Ausgewählter Auszug |
━━━━━━━━

PowerBlock200: Mobiler Militärcomputer mit Cell-Prozessor

In der Größe eines Toasters soll das Gerät bei 3 GHz eine Rechenleistung von 200 Giga-FLOPS erreichen, was etwa 45 Pentium-4-CPUs oder 12 bis 20 PowerPC-CPUs entspreche, so der Hersteller. Der PowerBlock200 soll somit genug Rechenleistung liefern, um Rohdaten in greifbare 3D-Informationen für einzelne Soldaten zu verwandeln. Auf Grund seiner geringen Größe und dem robusten Gehäuse soll sich das Gerät auch für den Einsatz in rauen Umgebungen eignen, um in taktischen Bodeneinheiten wie etwa Panzern oder HMMWVs(öffnet im neuen Fenster) eingesetzt zu werden.

━━━━━━━━

Gespeicherte Einträge
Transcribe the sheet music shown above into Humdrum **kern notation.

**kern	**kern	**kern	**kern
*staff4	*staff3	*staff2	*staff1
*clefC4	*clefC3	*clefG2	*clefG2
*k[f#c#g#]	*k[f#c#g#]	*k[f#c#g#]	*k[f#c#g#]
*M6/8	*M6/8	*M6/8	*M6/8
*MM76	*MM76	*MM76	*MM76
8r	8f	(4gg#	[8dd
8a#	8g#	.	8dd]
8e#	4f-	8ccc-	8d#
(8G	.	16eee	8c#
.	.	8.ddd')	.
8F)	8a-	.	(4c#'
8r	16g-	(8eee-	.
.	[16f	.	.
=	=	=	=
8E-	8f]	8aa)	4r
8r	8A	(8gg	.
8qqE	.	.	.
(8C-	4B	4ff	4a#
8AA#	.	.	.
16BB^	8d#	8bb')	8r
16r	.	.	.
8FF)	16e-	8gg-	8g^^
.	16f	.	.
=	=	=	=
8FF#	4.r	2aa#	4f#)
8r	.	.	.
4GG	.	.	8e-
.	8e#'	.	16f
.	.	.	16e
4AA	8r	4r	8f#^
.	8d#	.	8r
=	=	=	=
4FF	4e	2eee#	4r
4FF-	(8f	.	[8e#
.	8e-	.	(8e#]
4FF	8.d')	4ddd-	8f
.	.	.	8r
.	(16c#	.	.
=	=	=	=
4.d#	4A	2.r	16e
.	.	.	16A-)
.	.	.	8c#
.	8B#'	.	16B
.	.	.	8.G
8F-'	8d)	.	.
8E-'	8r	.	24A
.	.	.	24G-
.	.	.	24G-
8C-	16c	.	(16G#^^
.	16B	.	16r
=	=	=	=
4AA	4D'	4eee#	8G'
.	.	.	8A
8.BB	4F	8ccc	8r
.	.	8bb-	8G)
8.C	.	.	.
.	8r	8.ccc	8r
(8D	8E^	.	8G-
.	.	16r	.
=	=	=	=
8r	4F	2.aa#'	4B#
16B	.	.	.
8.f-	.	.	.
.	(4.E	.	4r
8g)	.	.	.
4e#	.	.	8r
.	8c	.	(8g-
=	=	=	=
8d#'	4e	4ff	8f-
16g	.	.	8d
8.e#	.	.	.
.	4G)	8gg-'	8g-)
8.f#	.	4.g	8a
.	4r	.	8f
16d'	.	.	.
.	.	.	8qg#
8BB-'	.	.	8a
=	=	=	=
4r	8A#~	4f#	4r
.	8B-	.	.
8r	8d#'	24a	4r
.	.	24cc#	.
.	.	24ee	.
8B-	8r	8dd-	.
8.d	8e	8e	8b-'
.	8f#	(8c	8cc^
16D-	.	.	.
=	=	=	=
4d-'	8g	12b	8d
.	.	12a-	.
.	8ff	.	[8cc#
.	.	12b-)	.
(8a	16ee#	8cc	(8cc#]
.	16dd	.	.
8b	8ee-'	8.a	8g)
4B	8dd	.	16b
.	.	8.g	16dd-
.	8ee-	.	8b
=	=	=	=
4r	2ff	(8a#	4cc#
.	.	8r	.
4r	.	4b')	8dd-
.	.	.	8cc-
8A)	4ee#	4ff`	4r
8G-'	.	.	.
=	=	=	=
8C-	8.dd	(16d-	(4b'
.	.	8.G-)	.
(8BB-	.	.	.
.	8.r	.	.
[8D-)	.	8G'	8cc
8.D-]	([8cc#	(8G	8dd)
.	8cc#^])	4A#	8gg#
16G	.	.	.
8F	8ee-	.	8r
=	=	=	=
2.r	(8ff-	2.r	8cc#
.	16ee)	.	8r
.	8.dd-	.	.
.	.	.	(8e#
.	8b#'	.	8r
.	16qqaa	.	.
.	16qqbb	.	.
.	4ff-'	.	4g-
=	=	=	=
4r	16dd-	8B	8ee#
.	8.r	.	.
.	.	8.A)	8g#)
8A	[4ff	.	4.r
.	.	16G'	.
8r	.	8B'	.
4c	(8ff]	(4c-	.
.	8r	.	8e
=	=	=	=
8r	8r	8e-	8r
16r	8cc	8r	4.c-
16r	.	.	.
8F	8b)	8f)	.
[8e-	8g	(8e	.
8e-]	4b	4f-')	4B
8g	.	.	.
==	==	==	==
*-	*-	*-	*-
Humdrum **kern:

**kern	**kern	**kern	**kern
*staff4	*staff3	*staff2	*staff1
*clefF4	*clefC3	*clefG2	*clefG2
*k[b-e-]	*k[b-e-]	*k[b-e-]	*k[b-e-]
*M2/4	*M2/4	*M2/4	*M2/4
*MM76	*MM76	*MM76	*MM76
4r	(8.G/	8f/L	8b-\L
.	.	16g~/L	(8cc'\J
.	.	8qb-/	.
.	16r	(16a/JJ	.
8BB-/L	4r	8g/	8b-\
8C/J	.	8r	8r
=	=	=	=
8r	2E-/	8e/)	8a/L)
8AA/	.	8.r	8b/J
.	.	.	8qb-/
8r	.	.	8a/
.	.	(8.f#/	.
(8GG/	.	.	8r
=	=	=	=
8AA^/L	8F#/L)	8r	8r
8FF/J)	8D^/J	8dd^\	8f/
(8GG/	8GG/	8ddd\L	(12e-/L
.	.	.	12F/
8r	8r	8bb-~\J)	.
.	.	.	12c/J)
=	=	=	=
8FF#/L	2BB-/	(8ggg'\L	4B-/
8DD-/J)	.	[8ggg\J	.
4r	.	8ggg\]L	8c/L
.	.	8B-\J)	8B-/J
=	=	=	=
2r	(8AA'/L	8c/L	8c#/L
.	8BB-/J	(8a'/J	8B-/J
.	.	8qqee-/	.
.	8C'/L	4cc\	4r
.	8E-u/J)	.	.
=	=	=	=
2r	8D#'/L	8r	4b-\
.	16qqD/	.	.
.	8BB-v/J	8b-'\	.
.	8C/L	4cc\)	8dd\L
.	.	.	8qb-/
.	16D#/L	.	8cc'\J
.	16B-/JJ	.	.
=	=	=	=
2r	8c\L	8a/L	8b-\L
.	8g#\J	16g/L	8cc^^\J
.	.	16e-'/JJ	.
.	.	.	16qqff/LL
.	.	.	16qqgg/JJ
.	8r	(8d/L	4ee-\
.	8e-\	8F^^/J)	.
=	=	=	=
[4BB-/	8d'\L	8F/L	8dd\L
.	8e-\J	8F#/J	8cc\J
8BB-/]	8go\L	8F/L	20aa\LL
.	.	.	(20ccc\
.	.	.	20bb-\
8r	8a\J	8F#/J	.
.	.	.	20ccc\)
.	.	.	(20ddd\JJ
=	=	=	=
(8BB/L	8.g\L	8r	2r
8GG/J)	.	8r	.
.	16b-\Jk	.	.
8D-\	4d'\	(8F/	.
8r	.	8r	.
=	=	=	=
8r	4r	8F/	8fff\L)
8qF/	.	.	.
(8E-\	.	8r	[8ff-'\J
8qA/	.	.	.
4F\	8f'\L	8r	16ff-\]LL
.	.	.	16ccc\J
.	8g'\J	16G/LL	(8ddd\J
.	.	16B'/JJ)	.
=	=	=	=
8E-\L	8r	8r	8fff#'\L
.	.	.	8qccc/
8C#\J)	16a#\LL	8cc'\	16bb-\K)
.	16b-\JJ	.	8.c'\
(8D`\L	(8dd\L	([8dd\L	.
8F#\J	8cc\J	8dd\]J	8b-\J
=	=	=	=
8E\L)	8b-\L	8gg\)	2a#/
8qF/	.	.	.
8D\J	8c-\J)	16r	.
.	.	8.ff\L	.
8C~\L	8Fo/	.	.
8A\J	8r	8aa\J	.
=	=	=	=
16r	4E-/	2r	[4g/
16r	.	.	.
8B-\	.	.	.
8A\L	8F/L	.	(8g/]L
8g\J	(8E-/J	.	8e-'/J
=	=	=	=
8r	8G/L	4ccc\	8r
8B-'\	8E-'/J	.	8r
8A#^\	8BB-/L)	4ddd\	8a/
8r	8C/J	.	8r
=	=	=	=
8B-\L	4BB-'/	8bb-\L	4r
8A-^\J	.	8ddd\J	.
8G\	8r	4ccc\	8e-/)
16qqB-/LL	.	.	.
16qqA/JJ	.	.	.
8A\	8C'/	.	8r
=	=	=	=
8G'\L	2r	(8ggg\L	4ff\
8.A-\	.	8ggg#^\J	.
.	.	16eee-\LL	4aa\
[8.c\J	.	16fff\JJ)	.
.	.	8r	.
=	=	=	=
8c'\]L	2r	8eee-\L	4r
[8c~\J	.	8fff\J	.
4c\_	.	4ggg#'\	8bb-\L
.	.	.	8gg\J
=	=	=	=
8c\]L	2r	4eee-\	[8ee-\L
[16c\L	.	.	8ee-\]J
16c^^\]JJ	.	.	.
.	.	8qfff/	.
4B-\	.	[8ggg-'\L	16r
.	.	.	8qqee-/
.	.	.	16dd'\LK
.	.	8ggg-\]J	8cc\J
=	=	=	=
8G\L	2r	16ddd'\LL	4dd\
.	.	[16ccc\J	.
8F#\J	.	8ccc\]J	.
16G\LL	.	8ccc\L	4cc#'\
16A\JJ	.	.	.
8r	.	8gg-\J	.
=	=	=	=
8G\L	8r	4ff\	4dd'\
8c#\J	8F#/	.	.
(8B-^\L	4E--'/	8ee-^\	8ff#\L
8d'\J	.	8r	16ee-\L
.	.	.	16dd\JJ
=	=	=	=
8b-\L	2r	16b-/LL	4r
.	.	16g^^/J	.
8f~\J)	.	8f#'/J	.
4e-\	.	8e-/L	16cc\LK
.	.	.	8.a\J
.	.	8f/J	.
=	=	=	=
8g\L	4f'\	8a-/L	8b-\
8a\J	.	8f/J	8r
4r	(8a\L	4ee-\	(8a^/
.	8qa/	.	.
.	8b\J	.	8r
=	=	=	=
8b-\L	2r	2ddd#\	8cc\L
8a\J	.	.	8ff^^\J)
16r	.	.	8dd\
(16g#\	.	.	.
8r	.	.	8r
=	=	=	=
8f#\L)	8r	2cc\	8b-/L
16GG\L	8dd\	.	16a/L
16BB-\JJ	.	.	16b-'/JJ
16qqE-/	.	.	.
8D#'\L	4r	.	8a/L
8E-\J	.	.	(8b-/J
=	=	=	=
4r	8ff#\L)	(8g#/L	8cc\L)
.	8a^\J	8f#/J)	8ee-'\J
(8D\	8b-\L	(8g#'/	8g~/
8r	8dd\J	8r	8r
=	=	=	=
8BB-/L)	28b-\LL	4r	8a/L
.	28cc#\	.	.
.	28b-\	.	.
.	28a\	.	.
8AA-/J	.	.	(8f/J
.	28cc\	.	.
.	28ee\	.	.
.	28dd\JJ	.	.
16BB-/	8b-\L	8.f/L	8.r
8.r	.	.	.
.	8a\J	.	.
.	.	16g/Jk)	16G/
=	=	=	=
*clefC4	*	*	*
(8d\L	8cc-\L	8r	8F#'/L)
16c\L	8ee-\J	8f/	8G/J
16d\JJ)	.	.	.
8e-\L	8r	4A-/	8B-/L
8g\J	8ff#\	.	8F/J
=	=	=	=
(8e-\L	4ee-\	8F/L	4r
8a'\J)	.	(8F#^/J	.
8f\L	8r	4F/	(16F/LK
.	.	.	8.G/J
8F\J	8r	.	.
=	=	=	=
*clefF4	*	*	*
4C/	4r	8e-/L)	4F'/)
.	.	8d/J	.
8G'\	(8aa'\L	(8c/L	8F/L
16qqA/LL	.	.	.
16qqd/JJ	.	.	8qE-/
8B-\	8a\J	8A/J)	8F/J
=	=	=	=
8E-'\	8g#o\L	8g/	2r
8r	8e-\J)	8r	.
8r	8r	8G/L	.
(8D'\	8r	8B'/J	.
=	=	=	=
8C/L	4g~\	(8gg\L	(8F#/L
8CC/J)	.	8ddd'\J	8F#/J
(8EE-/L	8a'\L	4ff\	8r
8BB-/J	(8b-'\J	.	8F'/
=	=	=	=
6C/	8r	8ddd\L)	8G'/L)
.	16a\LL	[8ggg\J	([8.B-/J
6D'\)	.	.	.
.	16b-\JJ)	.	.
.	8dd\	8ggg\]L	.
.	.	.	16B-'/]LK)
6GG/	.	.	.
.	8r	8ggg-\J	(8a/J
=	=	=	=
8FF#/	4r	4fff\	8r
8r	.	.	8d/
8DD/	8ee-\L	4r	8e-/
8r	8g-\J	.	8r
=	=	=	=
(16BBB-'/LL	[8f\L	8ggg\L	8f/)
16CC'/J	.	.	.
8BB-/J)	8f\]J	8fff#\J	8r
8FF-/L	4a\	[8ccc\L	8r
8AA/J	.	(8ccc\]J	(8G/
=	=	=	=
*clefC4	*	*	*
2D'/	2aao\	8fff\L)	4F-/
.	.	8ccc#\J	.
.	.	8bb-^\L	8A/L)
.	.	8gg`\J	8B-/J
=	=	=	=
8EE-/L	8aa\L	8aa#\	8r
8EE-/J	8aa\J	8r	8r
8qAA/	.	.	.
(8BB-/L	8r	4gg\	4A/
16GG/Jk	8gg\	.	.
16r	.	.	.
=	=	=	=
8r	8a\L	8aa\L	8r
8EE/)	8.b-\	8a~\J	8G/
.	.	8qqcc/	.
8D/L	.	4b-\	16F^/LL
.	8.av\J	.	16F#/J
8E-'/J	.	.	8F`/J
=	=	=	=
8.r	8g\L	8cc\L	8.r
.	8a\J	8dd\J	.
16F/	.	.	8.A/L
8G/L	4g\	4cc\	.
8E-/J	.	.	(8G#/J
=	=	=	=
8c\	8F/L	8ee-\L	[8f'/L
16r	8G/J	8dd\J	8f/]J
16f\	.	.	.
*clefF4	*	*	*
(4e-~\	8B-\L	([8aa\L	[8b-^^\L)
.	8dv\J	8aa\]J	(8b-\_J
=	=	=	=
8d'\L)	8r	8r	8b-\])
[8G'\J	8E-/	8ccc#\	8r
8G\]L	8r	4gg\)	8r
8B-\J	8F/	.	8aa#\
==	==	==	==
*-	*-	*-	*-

━━━━━━━━

Aufgaben |
- A) Liste alle Zahlenangaben auf, mit denen der Text über den PowerBlock200 die Leistung des Geräts beschreibt, jeweils mit ihrer Einheit oder Bezugsgröße.
- B) Tausche im Text über den PowerBlock200 „Toasters“ gegen „Schuhkartons“ aus und gib den Abschnitt ab den Worten „In der Größe“ bis einschließlich „eingesetzt zu werden.“ wieder.
- C) Schreibe den Text über den PowerBlock200 im Anschluss an seinen letzten Satz weiter.

Lösungen |
- A)
- 3 GHz
- 200 Giga-FLOPS
- etwa 45 Pentium-4-CPUs
- 12 bis 20 PowerPC-CPUs

- B)
In der Größe eines Schuhkartons soll das Gerät bei 3 GHz eine Rechenleistung von 200 Giga-FLOPS erreichen, was etwa 45 Pentium-4-CPUs oder 12 bis 20 PowerPC-CPUs entspreche, so der Hersteller. Der PowerBlock200 soll somit genug Rechenleistung liefern, um Rohdaten in greifbare 3D-Informationen für einzelne Soldaten zu verwandeln. Auf Grund seiner geringen Größe und dem robusten Gehäuse soll sich das Gerät auch für den Einsatz in rauen Umgebungen eignen, um in taktischen Bodeneinheiten wie etwa Panzern oder HMMWVs(öffnet im neuen Fenster) eingesetzt zu werden.

- C)
Neben der rohen Rechenleistung bietet der PowerBlock200 recht viele Anschlüsse, um die eingehenden Daten zusammenzuführen. Neun Gigabit-Ethernet-Anschlüsse und zwei 2-Gigabit-Fibre-Channel-Anschlüsse für Hochgeschwindigkeitsanbindungen stehen zur Verfügung. Zudem befinden sich noch zwei serielle Schnittstellen an dem Gerät und nicht näher spezifizierte General-Purpose-I/O-Ports. Für mögliche Erweiterungen steht ein Mezzanine-Kartenslot zur Verfügung.
Das Gerät selbst existiert bisher nur als Designstudie ohne Funktion und soll im ersten Halbjahr 2007 für das Militär zur Verfügung stehen.